Тот сидел в подушках. Фиде сказал: «в заботливо взбитых подушках». И это «заботливо взбитых» так диссонировало со всей прочей рваной его речью, что Мориньер даже дышать в этот момент перестал.
- Она поправляла ему подушки и умывала его, – Фиде впервые посмотрел ему в глаза, – она подавала ему воду и подносила лекарства. А они…

*

Они насиловали ее по очереди. Четыре таких же молодых и тонкокостных мальчишки. Они держали ее, разводили ей ноги, зажимали ладонями рот. А тот, ухоженный и накормленный, с интересом наблюдал. Сидел, опершись на подушки, и улыбался.

- Я убил его. Просто свернул ему шею. Потом. Когда эти подонки сбежали. Они сбежали. Воткнули кинжал ей в грудь. И сбежали. А я убил его. Это было просто.
Фиде повторял и повторял это «я убил его» – тихо, как будто в оправдание себе. Но было понятно, что самая лютая месть не могла бы его успокоить.
- Я и остальных должен был убить… но их было четверо. Трое… Один так и не оставлял Эжени. И смеялся. Сначала. А она так смотрела на меня. Так… А они… Зачем они убили ее? Зачем?

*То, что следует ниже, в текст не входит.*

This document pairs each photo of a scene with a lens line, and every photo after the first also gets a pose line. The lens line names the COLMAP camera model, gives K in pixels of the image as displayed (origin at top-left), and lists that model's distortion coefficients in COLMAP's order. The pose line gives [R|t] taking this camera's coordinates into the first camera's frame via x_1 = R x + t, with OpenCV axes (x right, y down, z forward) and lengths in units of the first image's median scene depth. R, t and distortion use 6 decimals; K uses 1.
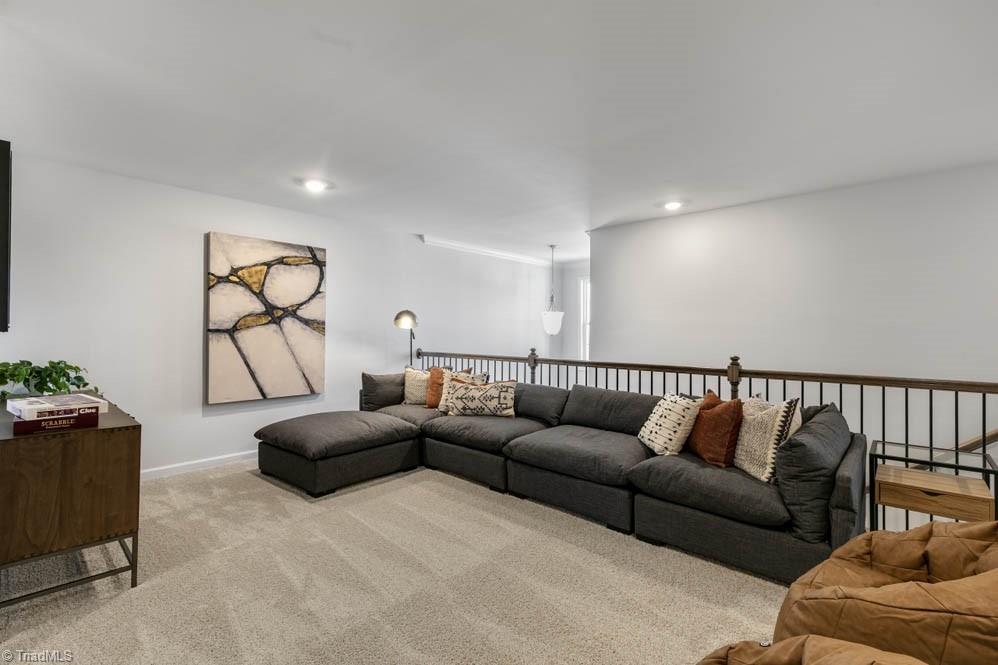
lens RADIAL K [[458.0, 0, 499.1], [0, 458.0, 333.3], [0, 0, 1]] dist [0.004555, -0.000269]
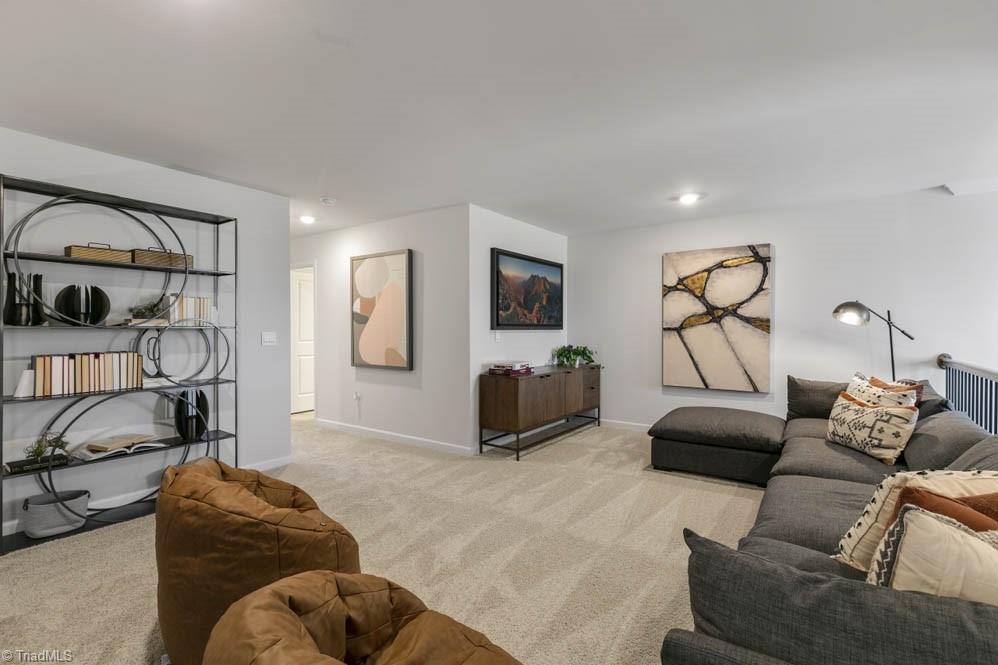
lens RADIAL K [[458.0, 0, 498.4], [0, 458.0, 330.5], [0, 0, 1]] dist [0.004555, -0.000269]
pose [[0.096239, -0.000250, -0.995358, 0.583716], [-0.002065, 0.999998, -0.000451, 0.000165], [0.995356, 0.002099, 0.096238, 0.377075]]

Он, наконец, зарыдал. Прижал кулаки к глазам. И завыл, зарычал бесслезно.

*

В этом месте воспоминания Мориньера о Фиде так близко сошлись с его собственными не менее тягостными воспоминаниями, что Мориньер не выдержал. Осторожно отодвинув от себя спящую Клементину, вытянув из-под ее головы руку, поднялся.
Обошел спальню по периметру. Тщательно зажимая пальцами фитили свечей, погасил все их – одну за другой. Потом тихо вышел из комнаты.